DESCRIPTION OF THE TASK
Render the lines below as a JSON list of strings, with one string for each line and no blank lines. Leave the pictures out of the answer.

Extracted data entries
★ ★ ★ ★

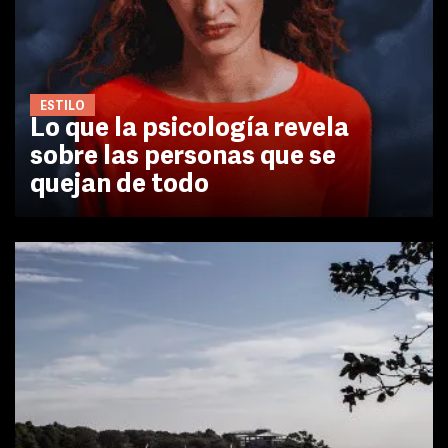
ESTILO
Lo que la psicología revela
sobre las personas que se
quejan de todo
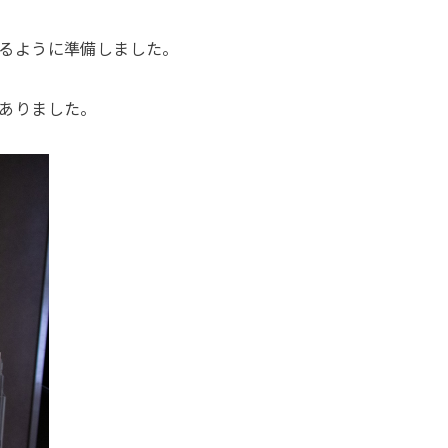
るように準備しました。
ありました。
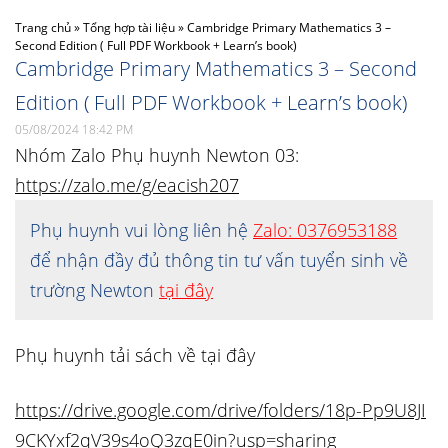
Trang chủ
»
Tổng hợp tài liệu
»
Cambridge Primary Mathematics 3 –
Second Edition ( Full PDF Workbook + Learn’s book)
Cambridge Primary Mathematics 3 – Second
Edition ( Full PDF Workbook + Learn’s book)
05/08/2024 18:42 PM
Nhóm Zalo Phụ huynh Newton 03:
https://zalo.me/g/eacish207
Phụ huynh vui lòng liên hệ
Zalo: 0376953188
để nhận đầy đủ thông tin tư vấn tuyển sinh về
trường Newton
tại đây
Phụ huynh tải sách về tại đây
https://drive.google.com/drive/folders/18p-Pp9U8JI
9CKYxf2qV39s4oQ3zqE0in?usp=sharing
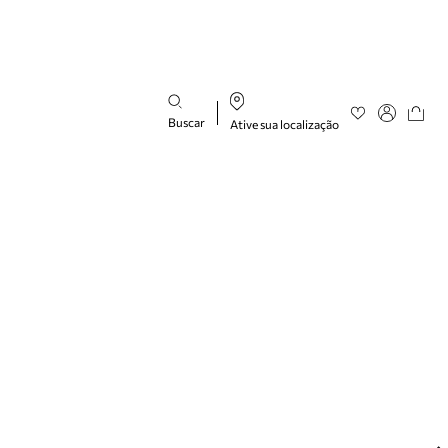
Buscar
Ative sua localização
Favoritos
Entre ou cad
Buscar produtos
categorias
sugeridas
Bota
Papete
Scarpin
Mocassim
Bolsa
Sapatilha
Tamanco
Tênis
Mule
Rasteira
Precisa de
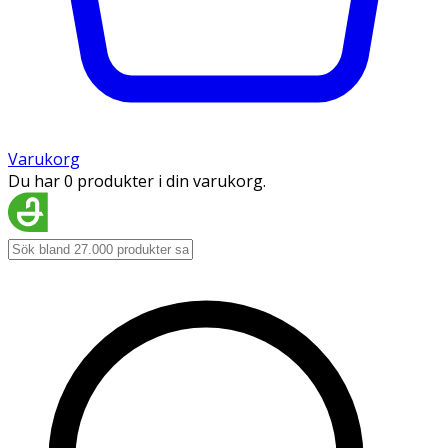
Varukorg
Du har 0 produkter i din varukorg.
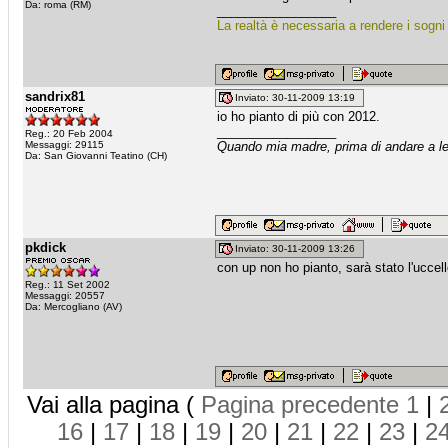
Da: roma (RM)
_________________
La realtà è necessaria a rendere i sogni 
sandrix81
Inviato: 30-11-2009 13:19
io ho pianto di più con 2012.
_________________
Reg.: 20 Feb 2004
Messaggi: 29115
Quando mia madre, prima di andare a let
Da: San Giovanni Teatino (CH)
pkdick
Inviato: 30-11-2009 13:26
con up non ho pianto, sarà stato l'uccel
Reg.: 11 Set 2002
Messaggi: 20557
Da: Mercogliano (AV)
Vai alla pagina (
Pagina precedente
1
|
16
|
17
|
18
|
19
|
20
|
21
|
22
|
23
|
2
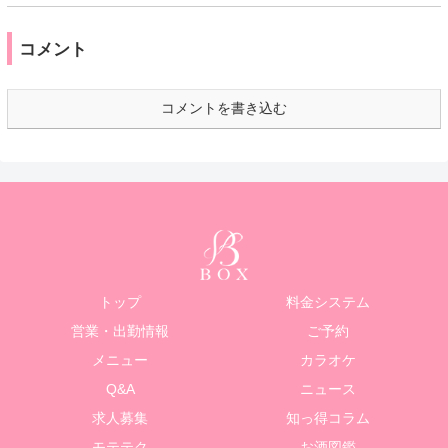
コメント
コメントを書き込む
トップ
料金システム
営業・出勤情報
ご予約
メニュー
カラオケ
Q&A
ニュース
求人募集
知っ得コラム
モテテク
お酒図鑑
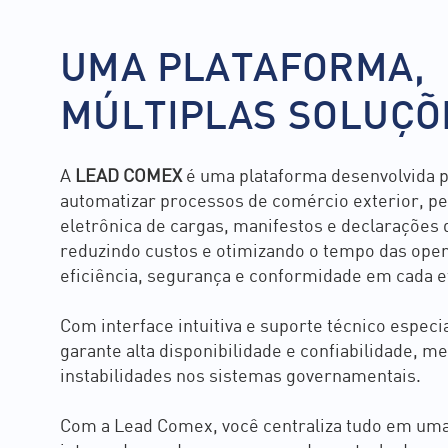
UMA PLATAFORMA,
MÚLTIPLAS SOLUÇ
A
LEAD COMEX
é uma plataforma desenvolvida p
automatizar processos de comércio exterior, pe
eletrônica de cargas, manifestos e declarações
reduzindo custos e otimizando o tempo das oper
eficiência, segurança e conformidade em cada e
Com interface intuitiva e suporte técnico especi
garante alta disponibilidade e confiabilidade, m
instabilidades nos sistemas governamentais.
Com a Lead Comex, você centraliza tudo em um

★ ★ ★ ★

FINISHED TASK
[
  "ESTILO",
  "Lo que la psicología revela",
  "sobre las personas que se",
  "quejan de todo",
  "るように準備しました。",
  "ありました。",
  "Trang chủ",
  "»",
  "Tổng hợp tài liệu",
  "»",
  "Cambridge Primary Mathematics 3 –",
  "Second Edition ( Full PDF Workbook + Learn’s book)",
  "Cambridge Primary Mathematics 3 – Second",
  "Edition ( Full PDF Workbook + Learn’s book)",
  "05/08/2024 18:42 PM",
  "Nhóm Zalo Phụ huynh Newton 03:",
  "https://zalo.me/g/eacish207",
  "Phụ huynh vui lòng liên hệ",
  "Zalo: 0376953188",
  "để nhận đầy đủ thông tin tư vấn tuyển sinh về",
  "trường Newton",
  "tại đây",
  "Phụ huynh tải sách về tại đây",
  "https://drive.google.com/drive/folders/18p-Pp9U8JI",
  "9CKYxf2qV39s4oQ3zqE0in?usp=sharing",
  "Buscar",
  "Ative sua localização",
  "Favoritos",
  "Entre ou cad",
  "Buscar produtos",
  "categorias",
  "sugeridas",
  "Bota",
  "Papete",
  "Scarpin",
  "Mocassim",
  "Bolsa",
  "Sapatilha",
  "Tamanco",
  "Tênis",
  "Mule",
  "Rasteira",
  "Precisa de",
  "Varukorg",
  "Du har 0 produkter i din varukorg.",
  "Da: roma (RM)",
  "_________________",
  "La realtà è necessaria a rendere i sogni ",
  "sandrix81",
  "Inviato: 30-11-2009 13:19",
  "io ho pianto di più con 2012.",
  "_________________",
  "Reg.: 20 Feb 2004",
  "Messaggi: 29115",
  "Quando mia madre, prima di andare a let",
  "Da: San Giovanni Teatino (CH)",
  "pkdick",
  "Inviato: 30-11-2009 13:26",
  "con up non ho pianto, sarà stato l'uccel",
  "Reg.: 11 Set 2002",
  "Messaggi: 20557",
  "Da: Mercogliano (AV)",
  "Vai alla pagina (",
  "Pagina precedente",
  "1",
  "|",
  "16",
  "|",
  "17",
  "|",
  "18",
  "|",
  "19",
  "|",
  "20",
  "|",
  "21",
  "|",
  "22",
  "|",
  "23",
  "|",
  "2",
  "コメント",
  "コメントを書き込む",
  "トップ",
  "料金システム",
  "営業・出勤情報",
  "ご予約",
  "メニュー",
  "カラオケ",
  "Q&A",
  "ニュース",
  "求人募集",
  "知っ得コラム",
  "モテテク",
  "お酒図鑑",
  "UMA PLATAFORMA,",
  "MÚLTIPLAS SOLUÇ",
  "A",
  "LEAD COMEX",
  "é uma plataforma desenvolvida p",
  "automatizar processos de comércio exterior, pe",
  "eletrônica de cargas, manifestos e declarações",
  "reduzindo custos e otimizando o tempo das oper",
  "eficiência, segurança e conformidade em cada e",
  "Com interface intuitiva e suporte técnico especi",
  "garante alta disponibilidade e confiabilidade, m",
  "instabilidades nos sistemas governamentais.",
  "Com a Lead Comex, você centraliza tudo em um"
]